St. Denis presented the Town Commission with a funding plan for the project Wednesday, May 5 at a special budget workshop.
Town staff is working to obtain a permit from the Florida Department of Environmental Protection (FDEP) this summer, which would allow the town to rebuild the entire beach profile, or a 200-foot wide beach that
has been swept away from Broadway to North Shore Road.
If approved, St. Denis said the project would buy the town a year’s worth of sand and time before the 2011-12 beach-renourishment project begins in November 2011. The project would also eliminate the need for offshore breakwaters.
“It looks like there is a higher chance now we will get a favorable biological opinion,” said St. Denis, who said the project could begin later this summer.

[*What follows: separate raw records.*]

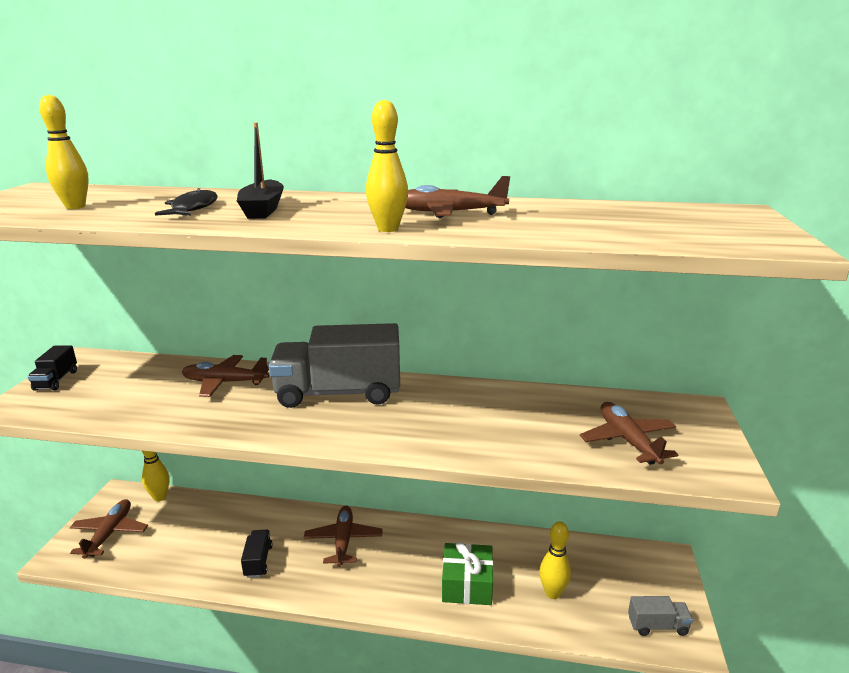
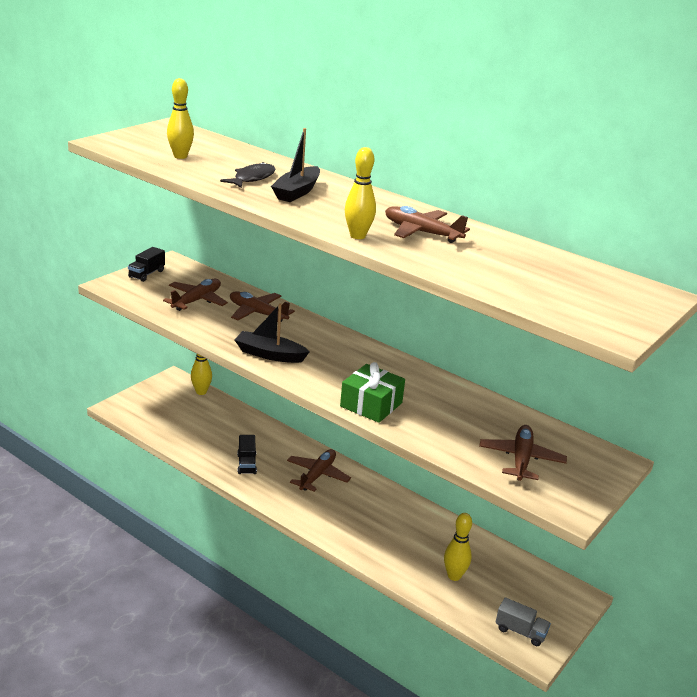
camera: 25 degrees right, 5 degrees up
brown plane [70,499,148,559] -> brown plane moved to [163,279,228,311]
black truck [241,530,273,578] -> black truck turned 150 degrees clockwise [237,435,257,474]
grey truck [269,323,400,408] -> none
green gift [442,541,493,605] -> green gift moved to [340,362,405,423]
none -> black boat [235,303,310,363]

To fund the $5 million project, St. Denis said the town could use $1.5 million in Federal Emergency
Management Association (FEMA) reimbursements being paid to the town for sand losses associated with Hurricanes Fay, Gustav and Ike in 2007 and 2008; $1.6 million from the north-end, erosion-control-structure budget for breakwaters; $1.1 million remaining in The Islander groin budget; and $800,000 in the phase II infrastructure surtax program.
The Town Commission unanimously agreed to allow St. Denis to begin creating ordinances and resolutions to pay for the sand if the project is approved.
But Commissioner Lynn Larson urged the town manager and his staff to find a way to hold the $5 million sand on the beach, instead of implementing a one-year fix that will wash away.
Although St. Denis said that the Longboat Pass inlet-management study will allow town staff to discover what needs to be done to hold the sand, Larson said she doesn’t want to wait two years for the results, which could come too late.
Larson and Commissioner David Brenner asked St. Denis to talk with a beach engineer who makes $30,000 metal cubes with semi-permeable membranes that can hold the sand in the area.
“It might just help instead of putting $5 million worth of sand down just to see it wash away in a year,” Larson said.
St. Denis, however, warned that trying to permit such structures could jeopardize the permitting of the emergency beach project.
Some commissioners agree with Larson and Brenner that something needs to be done to hold the expensive sand there.
“I would rather not do anything this next year if we spend $5 million just to have it wash out to sea,” said Vice Mayor Jim Brown. “That’s just stupid.”
Commissioners and north-end residents Gene Jaleski and Robert Siekmann, however, warned that sand needs to be put down on the beach now because the Gulf is getting closer to structures and dune systems.
“I don’t like spending $5 million anymore than anybody else,” Jaleski said. “But we need a beach there to change the dynamics there.”
The town manager agreed to proceed with permitting the beach project, while looking into implementing structures that might hold the sand there.
The commission could approve ordinances and resolutions for funding the beach project at its 2 p.m. Thursday, May 20 regular workshop.